NVS-HO: A Benchmark for Novel View Synthesis of Handheld Objects
Musawar Ali, Manuel Carranza-García, Nicola Fioraio, Samuele Salti, Luigi Di Stefano
TL;DR
This work introduces NVS-HO, the first RGB-only benchmark for novel view synthesis of handheld objects in real-world settings. It provides two complementary sequences per object—HS for training and BS for ground-truth evaluation—along with a SIM($3$)-based pose-alignment protocol and segmentation masks to enable fair foreground/background evaluation. Baselines include COLMAP SfM and VGGT for pose estimation, plus NeRF-based Nerfacto and Gaussian Splatting for NVS rendering, revealing that COLMAP generally outperforms VGGT and that Splatting surpasses NeRF, albeit with locally low median $PSNR$ around $16$ and only modest improvements from pose refinement. By offering a dataset of 67 objects with a robust evaluation protocol, NVS-HO provides a practical platform to push RGB-based NVS methods toward real-world handheld scenarios and to spur robust pose estimation and appearance modeling under occlusions.
Abstract
We propose NVS-HO, the first benchmark designed for novel view synthesis of handheld objects in real-world environments using only RGB inputs. Each object is recorded in two complementary RGB sequences: (1) a handheld sequence, where the object is manipulated in front of a static camera, and (2) a board sequence, where the object is fixed on a ChArUco board to provide accurate camera poses via marker detection. The goal of NVS-HO is to learn a NVS model that captures the full appearance of an object from (1), whereas (2) provides the ground-truth images used for evaluation.

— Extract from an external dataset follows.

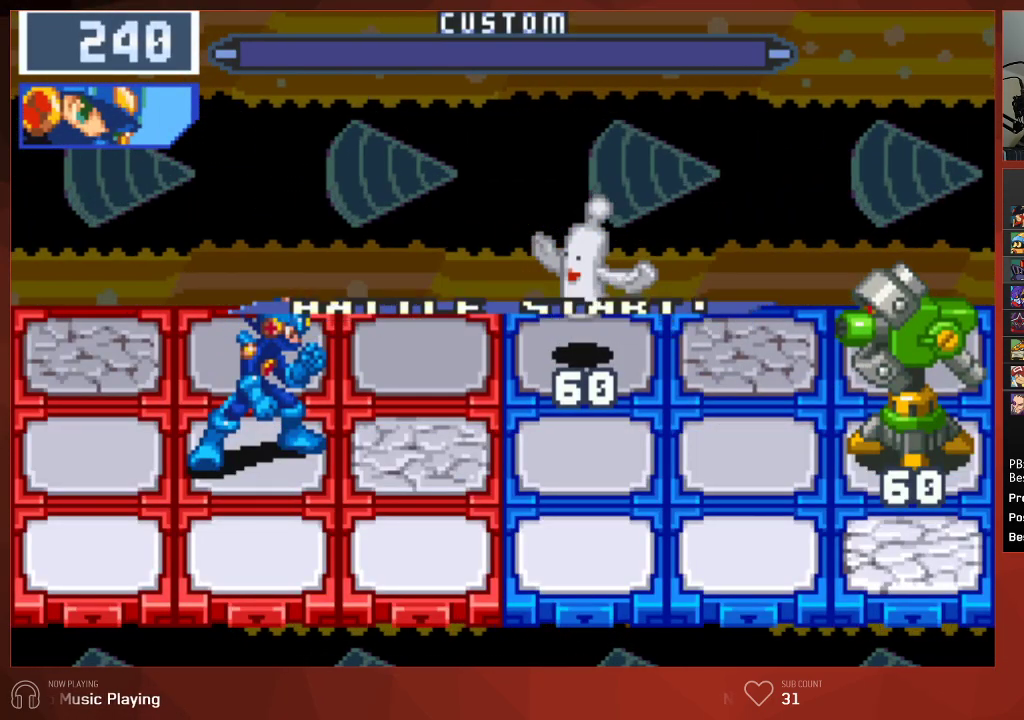
{"buttons": ["CIRCLE"], "left_stick": "center", "right_stick": "center", "events": [[200, "DPAD_DOWN", "down"], [300, "DPAD_DOWN", "up"]]}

To establish baselines, we consider both a classical SfM pipeline and a state-of-the-art pre-trained feed-forward neural network (VGGT) as pose estimators, and train NVS models based on NeRF and Gaussian Splatting. Our experiments reveal significant performance gaps in current methods under unconstrained handheld conditions, highlighting the need for more robust approaches. NVS-HO thus offers a challenging real-world benchmark to drive progress in RGB-based novel view synthesis of handheld objects.